La chulería de una hiena.

 A veces es muy difícil entender por qué la Constitución y la democracia benefician y protegen a quienes no la respetan y la atacan. Es el sistema, y en aras de la convivencia es posible que tenga que ser así, pero lo que no se puede consentir es que quienes así se benefician, encima se rían de los demás… Algo de esto está pasando con el etarra Bolinaga, que se ha beneficiado de un sistema de garantías como el que tenemos en España, cuando él mismo no sólo ha combatido esas garantías, sino que ha inflingido un dolor de por vida a las víctimas de la barbarie del terror y a sus familiares.

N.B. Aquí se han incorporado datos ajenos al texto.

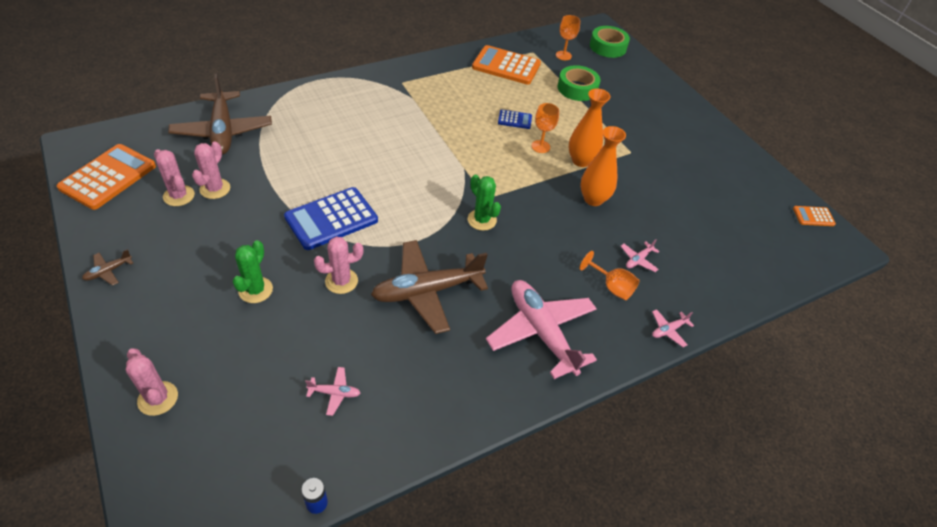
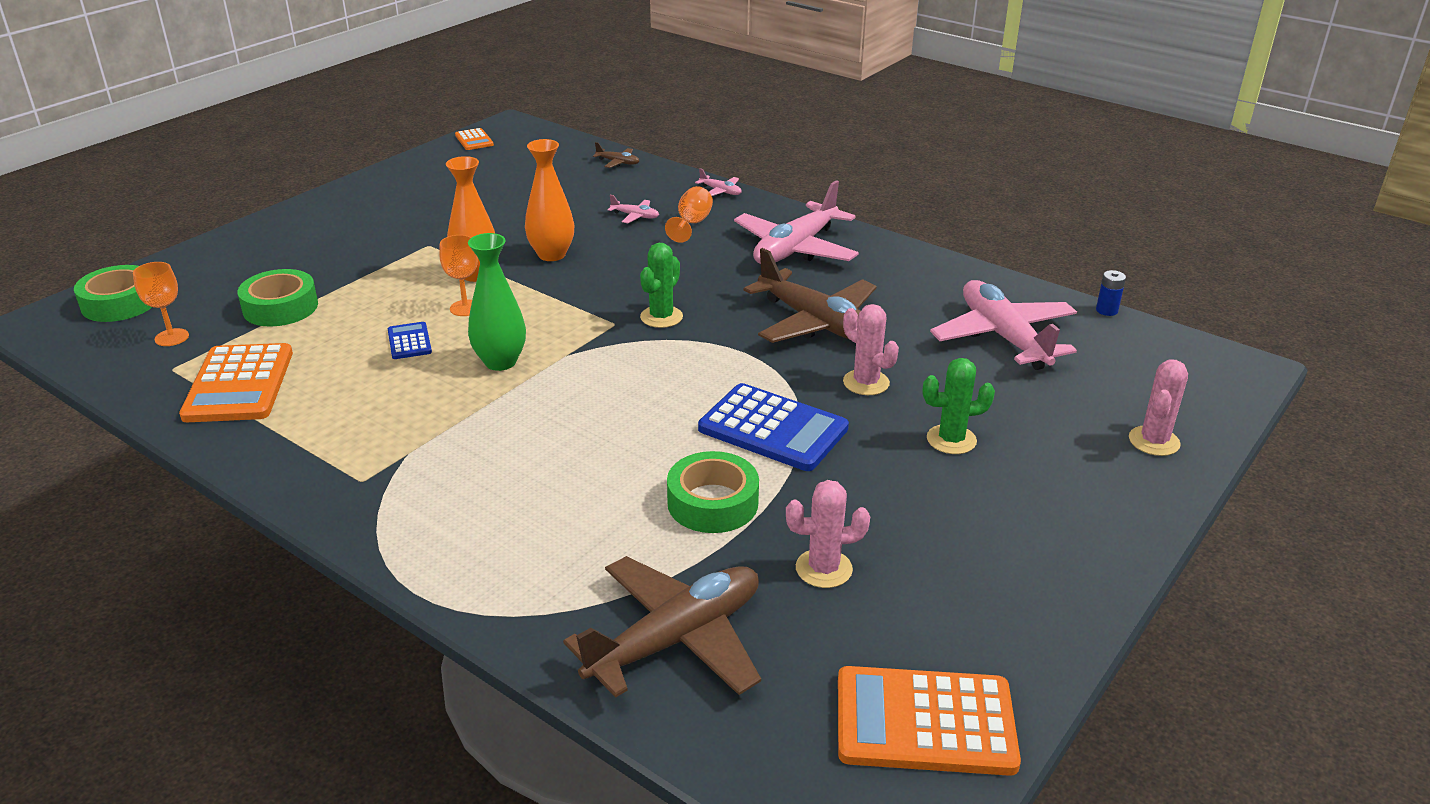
camera: 110 degrees left, 15 degrees down
(108, 271) = (1077, 586): brown plane -> brown plane (618, 162)
(179, 196) = (877, 601): pink cactus -> none
(293, 173) = (712, 503): none -> green tape
(334, 393) = (1003, 337): pink plane -> pink plane, size x2.46
(473, 144) = (500, 362): none -> green vase

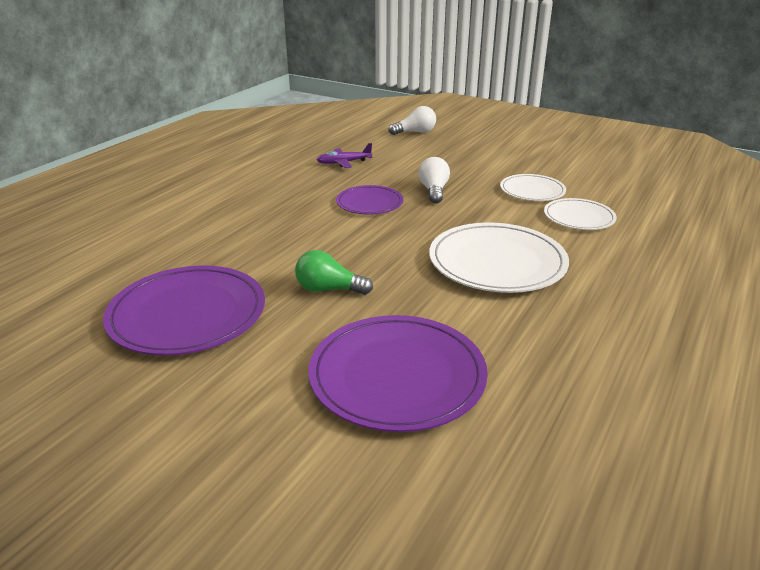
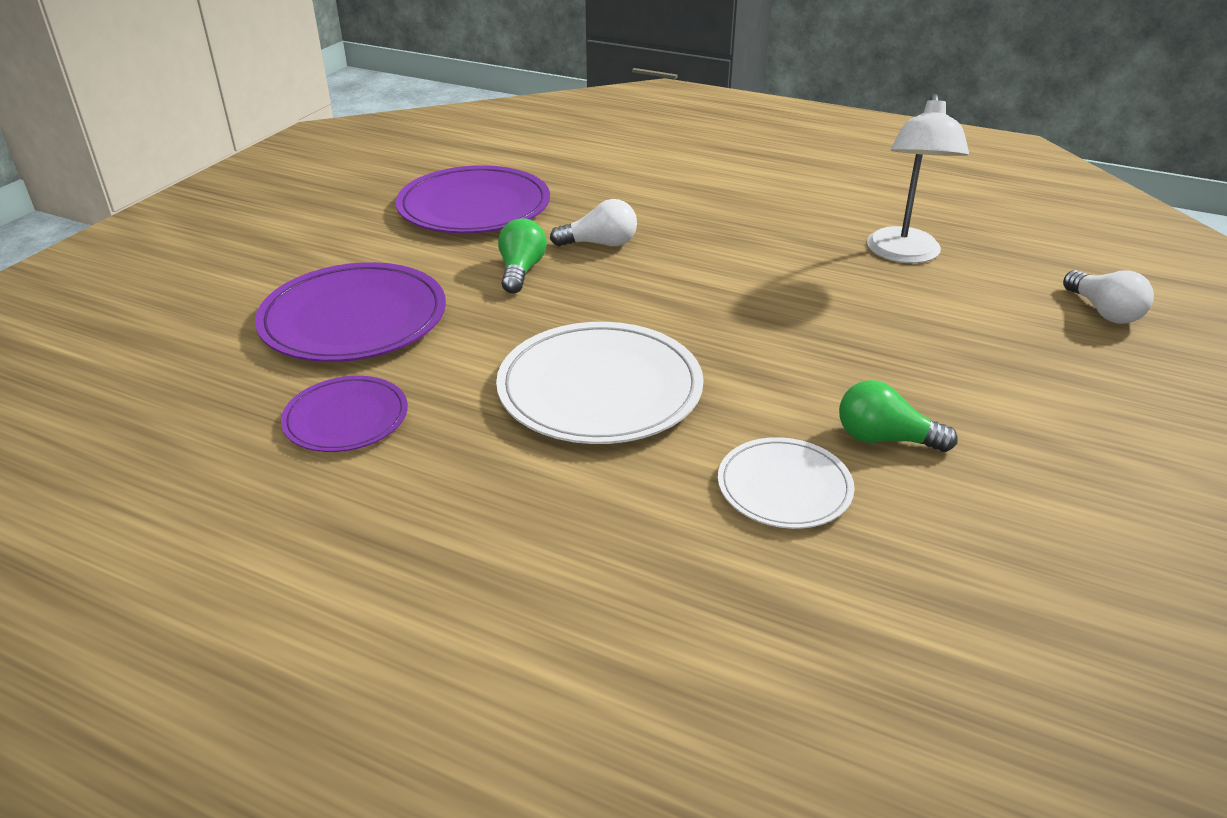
camera: 85 degrees right, 5 degrees up
(344, 163) = (904, 254): purple plane -> white lamp
(369, 203) = (762, 283): purple plate -> purple plate (346, 418)
(434, 191) = (831, 334): white light bulb -> white light bulb (600, 244)
(532, 190) = (885, 439): white plate -> green light bulb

Su despiadada y asesina actuación como carcelero de Ortega Lara, demuestran hasta qué punto hablamos de un desalmado y una auténtica hiena.

 Bolinaga se muere. No lo mata el sistema, ni los familiares de sus víctimas, no. Lo mata poco a poco un cáncer al que ahora se acoge para pasearse en libertad y con chulería por Mondragón, recibiendo homenajes, actuando como si fuera un héroe y despreciando a quienes rechazan la violencia como ariete político. Una cosa es que se haya acogido a la benévola y humana medida de ir a morir a casa, y otra muy distinta que utilice esta situación para seguir en su esquizofrénica batalla pseudopolítica. Hablamos de seres tan miserables, que ni siquiera cuando la muerte está próxima, son incapaces de arrepentirse y pedir perdón a la sociedad y al pueblo vasco por el daño irreparable que le han causado.

 Estas actitudes son las que hacen que una parte muy significativa de la sociedad piense que una vez más ETA se ha burlado de la justicia para conseguir una libertad de uno de los suyos, a la que no debería de tener derecho por sus crímenes. Lo que debería ser una situación de estricta humanidad, se ha convertido en una suerte de controversia política que vuelve a dañar al estado de derecho. Interior ha advertido que si sigue en su chulería podría revocar su libertad, porque ha salido de la cárcel para morir entre los suyos en lugar de hacerlo en la soledad de la enfermería penitenciaria y no para jactarse de ser libre, debilitado por la enfermedad pero libre, como si exhibiera una victoria sobre toda la democracia. Interior no debe amenazar, debe actuar, porque esperar que haya sentido de la lealtad y de la honestidad en esta caterva, es un error que sólo conllevará dañar más su imagen y ofender a las víctimas del terrorismo.

1 comentario

  1. A mi me resulta despreciable,que semejante energumeno,porque no se le puede llamar persona,se chulee de los Españoles de esa manera.Y en cuanto al daño que le a provocado al pais vasco no estoy de acuerdo,hay tienes las votaciones recientes,bildu,o sea ETA,cada dia mas apoyado por los suyos,pues que con su pan se lo coman.